Sam persisted. "Did Mr. Howell ever say he needed some money to pay a gambling debt?"

"Child, that's the last thing Alvin would have ever told me. I'm sorry I can't help you. I'd like to forget my husband ever had anything to do with cockfights."

Sam looked over at Chip. He shrugged. She said, "Well, thank you for talking to us."

Mrs. Howell nodded. "Please try to forget Alvin. Try hard for both our sakes. The memories are painful."

"I'll try," Sam promised but knew she wouldn't.

Outside Chip said, "I think she's right. I've had to go beyond the plane crash, and now I think we have to go beyond Tom and Buddy Bailey."

Sam remained silent as they drove back to Chapanoke. Just before she got out of the Volvo, Chip said, "I'll try to bury Tom and you try to bury Alvin Howell. Okay?"

She nodded, kissed him, and went into the house. It wasn't that easy. She'd lived with Alvin Howell for a long time.

Just before dinner the kitchen phone rang and Dell said, "Samantha, it's for you. Some lady."

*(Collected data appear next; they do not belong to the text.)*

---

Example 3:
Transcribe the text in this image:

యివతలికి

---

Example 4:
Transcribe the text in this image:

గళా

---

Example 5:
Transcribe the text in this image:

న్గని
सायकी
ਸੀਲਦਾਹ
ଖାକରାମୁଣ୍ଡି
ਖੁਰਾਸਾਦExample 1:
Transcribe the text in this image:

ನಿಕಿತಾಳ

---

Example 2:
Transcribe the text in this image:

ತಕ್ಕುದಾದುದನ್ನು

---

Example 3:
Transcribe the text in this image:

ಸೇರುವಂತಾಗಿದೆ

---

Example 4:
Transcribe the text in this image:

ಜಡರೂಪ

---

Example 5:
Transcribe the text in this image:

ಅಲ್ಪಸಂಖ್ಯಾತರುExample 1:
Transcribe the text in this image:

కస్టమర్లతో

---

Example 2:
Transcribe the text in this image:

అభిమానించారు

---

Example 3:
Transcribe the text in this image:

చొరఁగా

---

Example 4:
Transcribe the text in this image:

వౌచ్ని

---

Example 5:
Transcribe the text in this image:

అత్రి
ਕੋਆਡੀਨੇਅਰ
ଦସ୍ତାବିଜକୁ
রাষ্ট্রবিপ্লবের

Sam then heard the voice of Julia Howell. "I got to thinking after you left," she said. "I saw a slip of paper a few weeks before Alvin was shot that had forty-eight hundred dollars written on it. He'd written it down with a question mark. I asked him about it and he said, 'Never mind.' He seemed angry that I'd asked. I told the deputy about it back then. He just shook his head. But it might have been a gambling debt."

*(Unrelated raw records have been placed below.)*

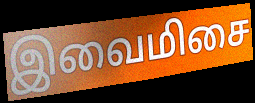
இவைமிசைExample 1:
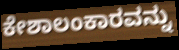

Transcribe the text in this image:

ಕೇಶಾಲಂಕಾರವನ್ನು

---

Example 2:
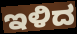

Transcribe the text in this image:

ಇಳಿದ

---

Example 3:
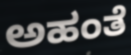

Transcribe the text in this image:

ಅಹಂತೆ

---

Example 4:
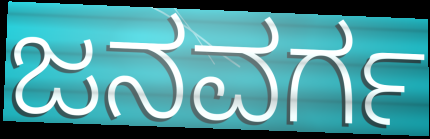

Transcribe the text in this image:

ಜನವರ್ಗ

"Did you save the piece of paper?" Sam asked.

"I never saw it again," Mrs. Howell said.

"Did it have Buddy Bailey's name on it? Even his initials?"

Dell's head swerved around. Her eyes widened at the mention of that name.

"Not that I recall," Mrs. Howell said.

"Thank you for telling me."

"That's all the help I can be. But I do wish you'd forget the whole thing. Good-bye, Samantha."

Sam said good-bye and hung up as Dell queried her sharply. "What's that all about? Didn't Papa tell you to steer clear of Buddy Bailey?"